*TASK ITEM A:* Rewrite the passage on merit versus reservations between "8. Reservations are" and "overcome these barriers.", inclusive, using "tools" in place of "measures".
*TASK ITEM B:* According to the passage on merit versus reservations, how did Justice Chinnappa Reddy support his critique of the purely economic understanding of claims for reservation?

*TEXT BLOCK:*

[Start of Attachment]

Issue of merit versus reservations:

  1. The Court took this opportunity to directly address the issue of merit versus reservations at some length.
  2. For the longest time, critics of affirmative action have argued that reservations violate merit.
  3. The defenders of reservation too often concede this but argue that affirmative actions serve other goals such as social representation.
  4. It builds on a long tradition of progressive jurisprudence on this issue, but takes it in a new direction.
  5. The judgment begins by recalling and reaffirming the principle of substantive equality, rather than formal equality, that underlies our constitutional promise of equality of opportunity.
  6. Relying on the debates in the Constituent Assembly, the Court reminds us that the intent of the framers was to remedy real structural barriers that prevented the realisation of equality of opportunity.
  7. The Court builds on landmark cases such as State of Kerala vs N.M. Thomas, K.C. Vasanth Kumar (1985), and Indra Sawhney vs Union of India (1992) to reiterate sharply that the provision of reservations in Article 16(4) of the Constitution is not an exception to but an extension of the principle of equality enunciated in Article 16(1).
  8. Reservations are crucial to achieving the aspirational goal of genuine equality of opportunity and status amongst all citizens.
  9. Reservation is one of the measures that is employed to overcome these barriers.
  10. The individual difference may be a result of privilege, fortune, or circumstances but it cannot be used to negate the role of reservation in remedying the structural disadvantage that certain groups suffer.
  11. Second, the judgment contributes to the specification of the mechanisms through which social privileges work.
    1. Justice Chinnappa Reddy in C. Vasanth Kumar vs State of Karnataka (1985) had critiqued the purely economic understanding of claims for reservation by emphasising the embedded and rigid nature of the socio-cultural institution of caste.
    2. Taking this understanding forward, it draws upon the work of K.V. Shyamprasad to recognise, perhaps for the first time, the role of cultural capital.

[End of Attachment]

*DATASET ENTRIES:*
[Start of Attachment]

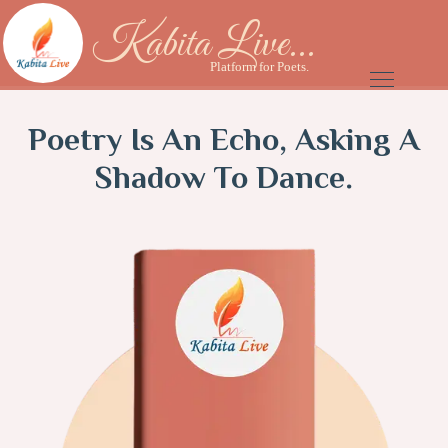
Kabita Live...
Platform for Poets.
Poetry Is An Echo, Asking A
Shadow To Dance.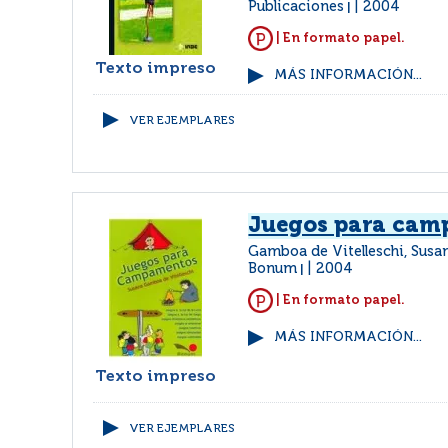
Publicaciones
2004
|
| En formato papel.
Texto impreso
MÁS INFORMACIÓN...
VER EJEMPLARES
Juegos para cam
Gamboa de Vitelleschi, Sus
Bonum
2004
|
| En formato papel.
MÁS INFORMACIÓN...
Texto impreso
VER EJEMPLARES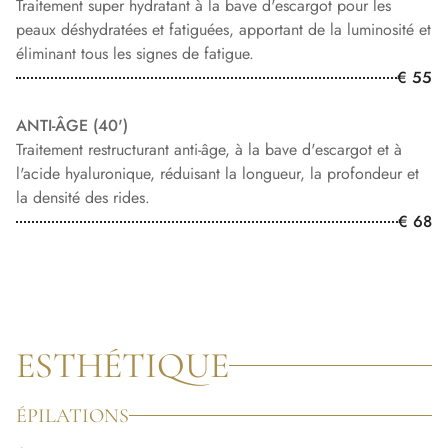
Traitement super hydratant à la bave d'escargot pour les
peaux déshydratées et fatiguées, apportant de la luminosité et
éliminant tous les signes de fatigue.
€ 55
ANTI-ÂGE (40')
Traitement restructurant anti-âge, à la bave d'escargot et à
l'acide hyaluronique, réduisant la longueur, la profondeur et
la densité des rides.
€ 68
ESTHÉTIQUE
ÉPILATIONS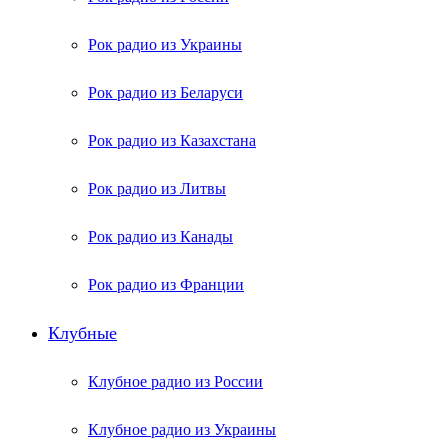
Рок радио из Украины
Рок радио из Беларуси
Рок радио из Казахстана
Рок радио из Литвы
Рок радио из Канады
Рок радио из Франции
Клубные
Клубное радио из России
Клубное радио из Украины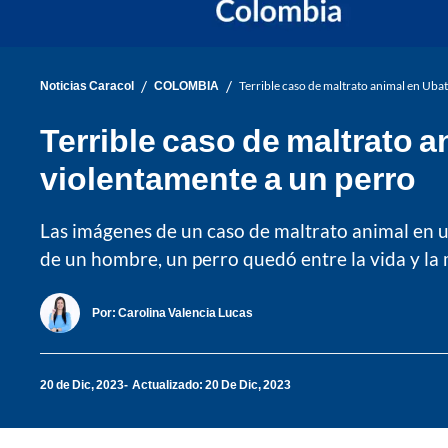
/
/
Noticias Caracol
COLOMBIA
Terrible caso de maltrato animal en Ubat
Terrible caso de maltrato a
violentamente a un perro
Las imágenes de un caso de maltrato animal en u
de un hombre, un perro quedó entre la vida y la
Por:
Carolina Valencia Lucas
20 de Dic, 2023
Actualizado: 20 De Dic, 2023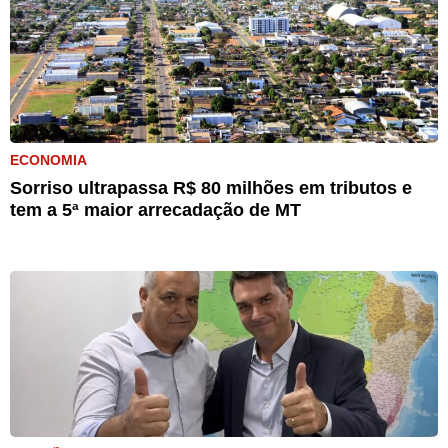
ECONOMIA
Sorriso ultrapassa R$ 80 milhões em tributos e
tem a 5ª maior arrecadação de MT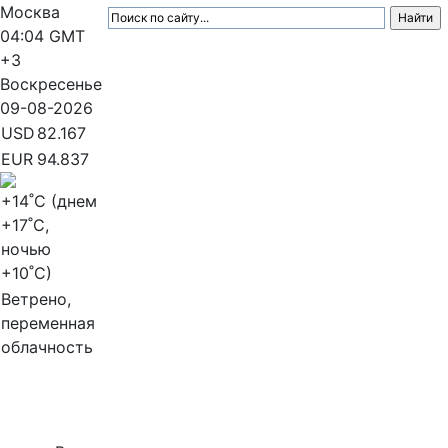
Москва
04:04
GMT
+3
Воскресенье
09-08-2026
USD
82.167
EUR
94.837
+14
˚C (днем
+17
˚C,
ночью
+10
˚C)
Ветрено,
переменная
облачность
МедиаПрофи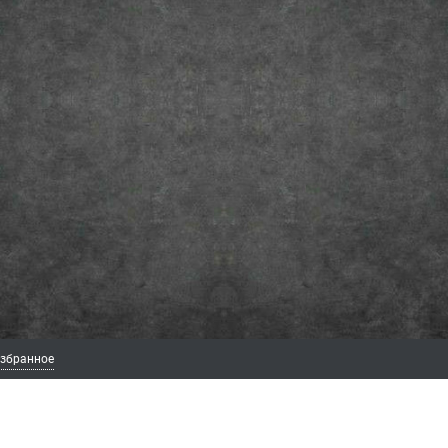
збранное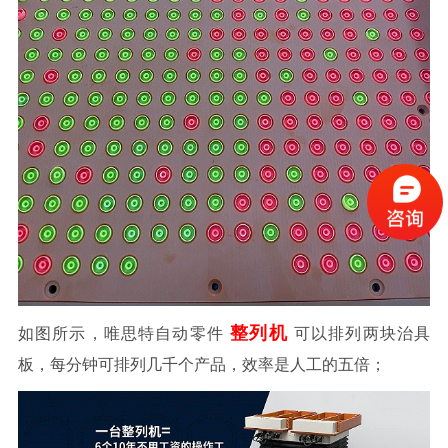
整列机
如图所示，唯思特自动零件
可以排列两块治具
板，每分钟可排列几千个产品，
效率
是人工的五倍；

[End of Attachment]

*WRITTEN ANSWER A:*
8. Reservations are crucial to achieving the aspirational goal of genuine equality of opportunity and status amongst all citizens.
  9. Reservation is one of the tools that is employed to overcome these barriers.

*WRITTEN ANSWER B:* In C. Vasanth Kumar vs State of Karnataka (1985), he emphasized the embedded and rigid nature of the socio-cultural institution of caste.